Una de las lecturas más estimulantes que ha caído a mis manos en tiempo es “Me cago en Godard!”. Lo más brillante del ensayo de Pedro Vallín es la absoluta obviedad de su tesis central que, sin embargo, pasa desapercibida para la mayoría de nosotros. Como en el cuento de Andersen nos señala que vamos desnudos, aunque con menos inocencia que el niño del relato.
Vallín afirma que, impregnada de soberbia marxista, la crítica europea castiga el cine de Hollywood y premia, desde su atalaya, historias de personajes ensimismados en problemas burgueses del yo. A sus ojos, los films norteamericanos son más emancipadores y anticapitalistas. El texto despliega multitud de ejemplos con los que justifica sus argumentos.
Acierta y mucho. Retrata con gracia y mala leche al público de arte y ensayo. Les (me) pone delante de un espejo con un reflejo arrogante y altanero. Pero creo que falla en un aspecto importante y, como amante del cine que critica, no puedo sino agarrarme a ello. ¡Qué difícil se me antoja expresar que acepto su argumentario y, sin embargo, hacer este post poniendo el acento en las discrepancias! Este nudo gordiano puede deshacerse inspirándose en el amor por la controversia que destila el autor.
Estoy alejado de posiciones marxistas, pero quizás, como el niño russelliano, y sumergido en el ecosistema europeo, disfruto más con el cine de Auteur que con el blockbuster. No por ello voy a discutir lo indiscutible. El cine europeo tiende a construir personajes con conflictos de identidad que sólo se dan cuando el estómago no ruge. Es cierto que hay un indisimulado sentimiento de superioridad en la sentencia de que el cine de Hollywood es escapista, pero eso no lo hace necesariamente falso. Géneros como el western o el cine de superhéroes quizás son emancipadores, pero invitan al individuo a asumir responsabilidades que hemos convenido otorgar a lo público.
Sea como fuere, es cierto que no hay razón para sentirse culpable por disfrutar de un blockbuster. Al contrario, celebro con efusión cada vez que me pasa. Y es que el gran problema de Hollywood no son sus valores. Al fin y al cabo, los snobs que nos emocionamos con “El triunfo de la voluntad”, de Riefenstahl, no nos damos de alta en el partido nazi el día después.
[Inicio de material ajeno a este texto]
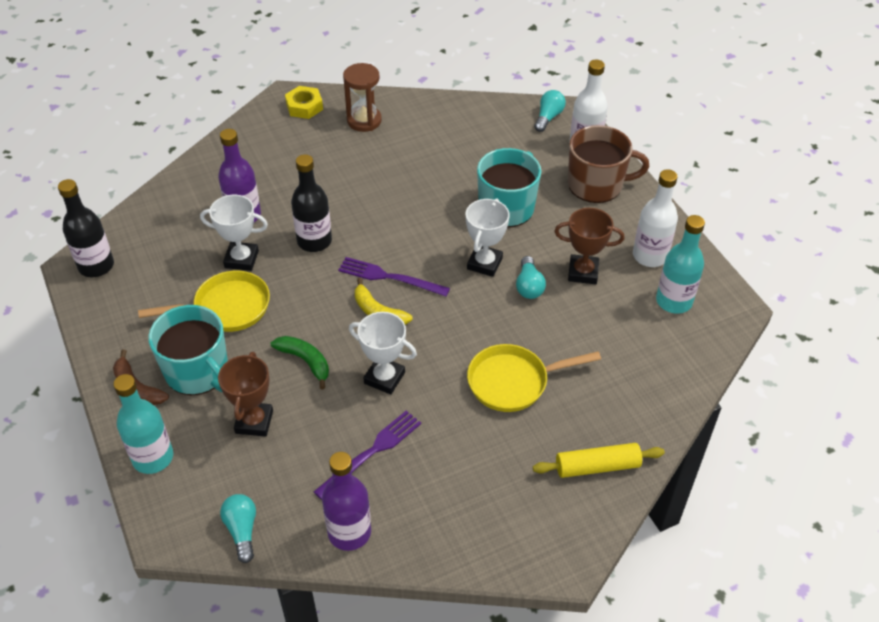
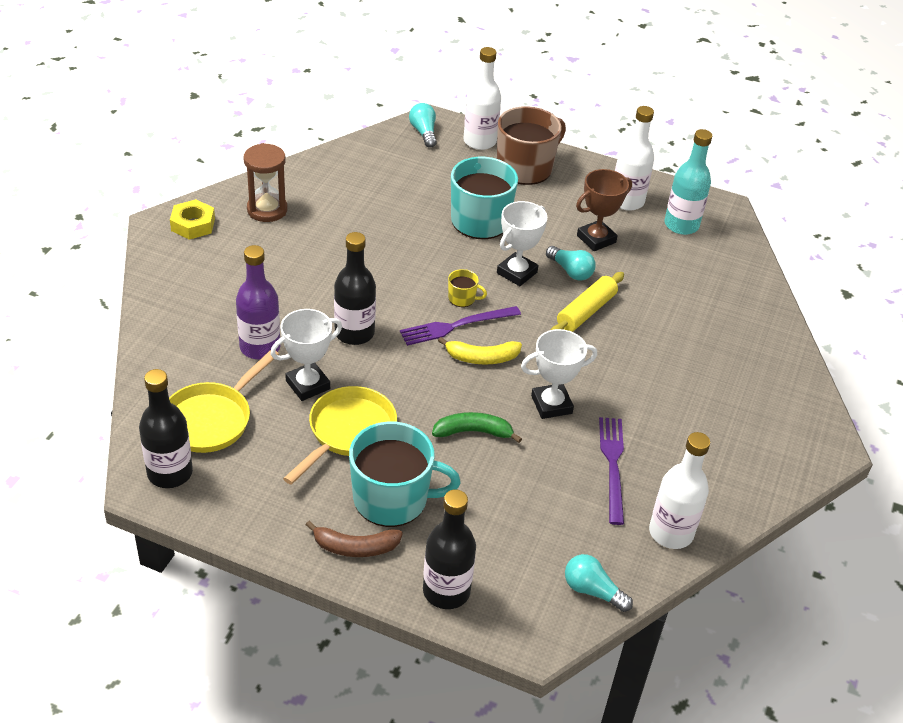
camera: 45 degrees left, 5 degrees down
turquoise bottle [113,374,173,474] -> black bottle [423,489,476,609]
brown trophy [218,352,273,437] -> none
purple bottle [322,452,371,551] -> white bottle [649,432,710,549]
white trophy [466,198,510,277] -> white trophy turned 60 degrees clockwise [497,201,547,286]
yellow pan [467,344,601,412] -> yellow pan moved to [169,350,279,453]
yellow rolling pin [533,443,665,478] -> yellow rolling pin moved to [551,272,624,332]
none -> yellow mug [448,269,487,307]

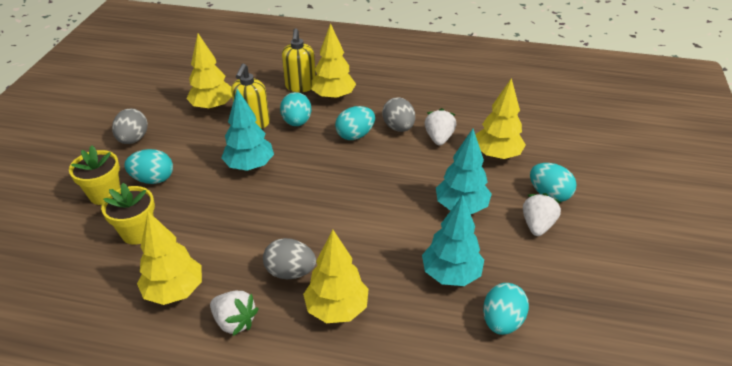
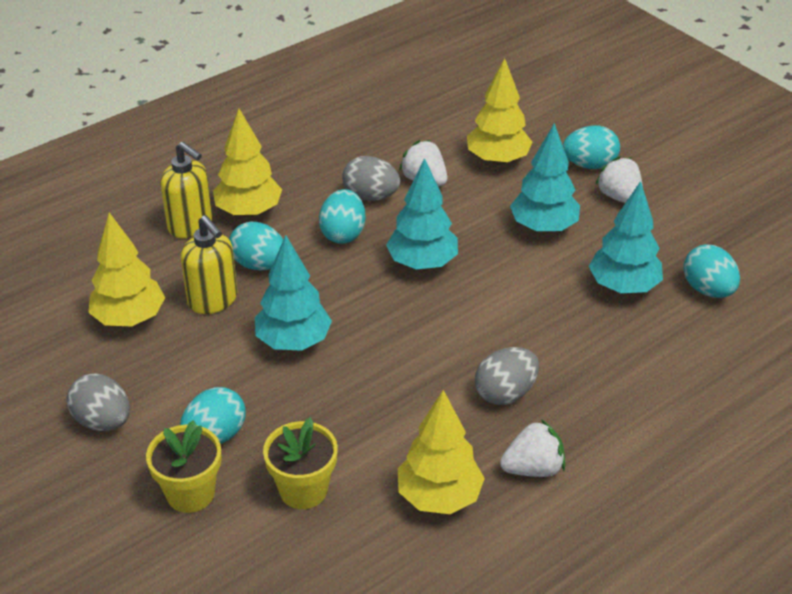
camera: 50 degrees left, 0 degrees up
yellow tree [303,230,369,323] -> none
none -> turquoise tree [386,158,458,270]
El gran problema es la repetición de fórmulas hasta la extenuación. No niego que el libro me ha hecho cambiar mi perspectiva sobre los remakes con su acertado e interesante análisis de la tradición cuenta cuentos de la costa oeste americana. Pero discrepo en que esa sea la razón central por la que hoy la industria abusa de la repetición. Cuando una fórmula que le funciona, la explora hasta desgastarla y convertirla en un tedioso sinfín de convencionalismos. Y, al ritmo de producción que sigue, este desgaste se produce en un poco puñado de años. La última vez que fui al cine hace un par de semanas, de seis trailers, tres eran historias de superhéroes. Exprimir hasta que el tedio lleva a los espectadores a un nuevo género…
Quizás la autoría es soberbia, voluntad de apartarse del populacho y encarecer la obra. Pero no sólo. Es en el cine de autor donde se explora fuera de los marcos preestablecidos, donde se juega con los límites del relato, donde se experimenta. También hay convencionalismos y conforts para el público que se siente cómodo en lo supuestamente alternativo. Pero deja un espacio para la verdadera exploración. Allí se encuentran los márgenes en los que construyen las fórmulas que, con una década de decalaje, Hollywood explota hasta la saturación. ¿O puede explicarse el New Hollywood sin la Nouvelle Vague? ¿El cine negro sin el expresionismo alemán? ¿El cine contemporáneo sin los Sundance Kids? Hollywood es tan business que no puede permitirse innovar.
La industria piensa en beneficios y hace bien. No les pido que asuman un rol que no es el suyo. Pero, ¿qué sería del cine comercial si no fuera por los Auteurs soberbios que exploran los límites del medio? Así pues, son dos mundos que se quieren y se odian. Que se reprochan y se envidian. En definitiva, que se necesitan.